Day 3 of our group's Israel tour was a very full day.
Our aim for the day was to visit several of the locations around the Sea of Galilee where Jesus centered his ministry. We began with Capernaum, the city Jesus made his home for the 3 years of His public ministry (Matthew 4:13).
This is the synagogue from Jesus town. He would have regularly taught here. You can see that the lighter colored top section of rock from the 4th century sits on top of the darker foundation which is from Jesus' day:
Our next 2 stops were at the neighboring towns of Chorazin and Bethsaida. Jesus condemned these towns for their unbelief. His point was that even though the people of these towns had personally seen Jesus teach and perform miracles they had failed to repent of their sins by believing in Him. Instead, it seems they were in it for what Jesus could do for them. Read Jesus warning to them in Matthew 11:20-21.
Here our guide explains the importance of the Jewish Mikvah (ceremonial cleansing place), and its connection to the New Testament practice of baptism.

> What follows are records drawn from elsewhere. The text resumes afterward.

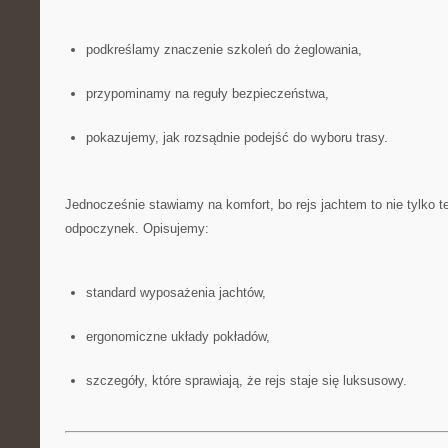
podkreślamy znaczenie szkoleń do żeglowania,
przypominamy na reguły bezpieczeństwa,
pokazujemy, jak rozsądnie podejść do wyboru trasy.
Jednocześnie stawiamy na komfort, bo rejs jachtem to nie tylko te
odpoczynek. Opisujemy:
standard wyposażenia jachtów,
ergonomiczne układy pokładów,
szczegóły, które sprawiają, że rejs staje się luksusowy.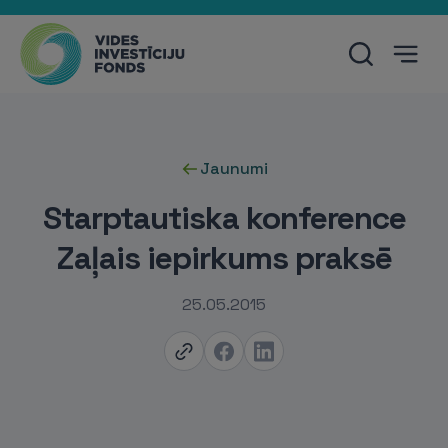
Jaunumi
Starptautiska konference
Zaļais iepirkums praksē
25.05.2015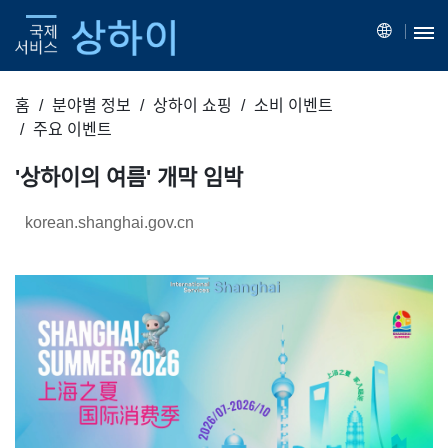
홈
분야별 정보
상하이 쇼핑
소비 이벤트
주요 이벤트
'상하이의 여름' 개막 임박
korean.shanghai.gov.cn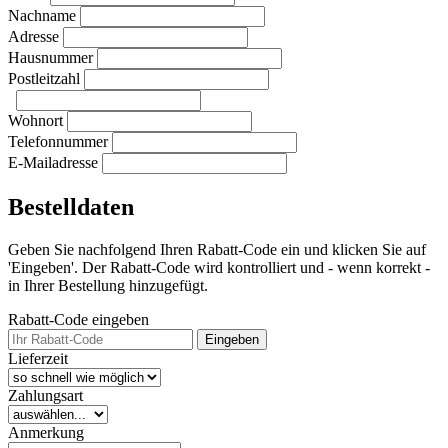
Nachname
Adresse
Hausnummer
Postleitzahl
Wohnort
Telefonnummer
E-Mailadresse
Bestelldaten
Geben Sie nachfolgend Ihren Rabatt-Code ein und klicken Sie auf
'Eingeben'. Der Rabatt-Code wird kontrolliert und - wenn korrekt -
in Ihrer Bestellung hinzugefügt.
Rabatt-Code eingeben
Eingeben
Lieferzeit
Zahlungsart
Anmerkung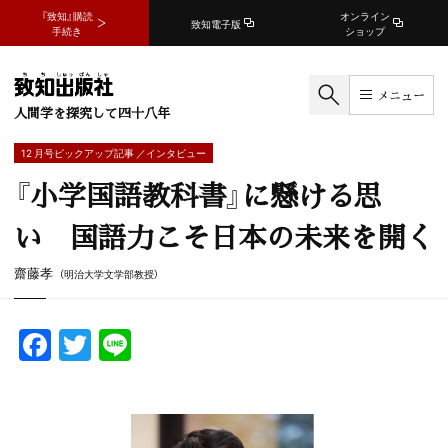
『致知』購読
オンライン
致知電子版
手続き
ショップ
メニュー
人間学を探究して四十八年
12 月号ピックアップ記事 ／インタビュー
『小学国語教科書』に懸ける思
い 国語力こそ日本の未来を開く
齋藤孝
（明治大学文学部教授）
F
T
Li
a
w
n
c
itt
e
e
er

The people of Israel were baptized over and over again to cleanse them in preparation of service to God, whereas believers in Christ are baptized one time to symbolize that Christ has forever cleansed them from all of their sins! This is the Mikvah in the city of Chorazin:
Here is the synagogue located in Chorazim, one of the nearby villages Jesus frequently traveled to, where He would have most certainly taught:
The city of Bethsaida was originally an ancient pagan city. In the 10th century BC David sought refuge from King Saul here. In Jesus' day, this town near the Sea of Galilee was home to brothers Peter and Andrew, and brothers James and John, all of whom Jesus called to be His followers. Notice this statue of Baal which is located here from centuries before Christ's time on earth:
In 1985 the water around the Sea of Galilee was at a very low level and some locals found a couple rusty old nails pressing up out of the mud around the shoreline. Upon further investigation they discovered where the nails were coming from- a first century wooden boat! This was the first discovery of such a vessel. This would have been the same kind of boat Jesus and the apostles used. Our next stop was to visit the museum where this boat is kept. Here is a picture of its remains:
Next we drove to the top Mount Arbel. There is no Biblical reference to this mountain, but from on top of it there is an ariel view of the entire Galilee region. Here is what you would see if you were standing on top of Mount Arbel:
Our final stop for the day was to the city of Magdala, the hometown of Mary of Magdalene. This is a very recent excavation and much is still being discovered. A synagogue has been discovered here and one of the unique features of this particular synagogue is the tile mosaic on the floor near the entrance. Jewish synagogues would not normally contain such decorative features, so this is a rare find! Here is a photo of part of the mosaic:
Another full day tomorrow to some of my favorite locations here near the Sea of Galilee!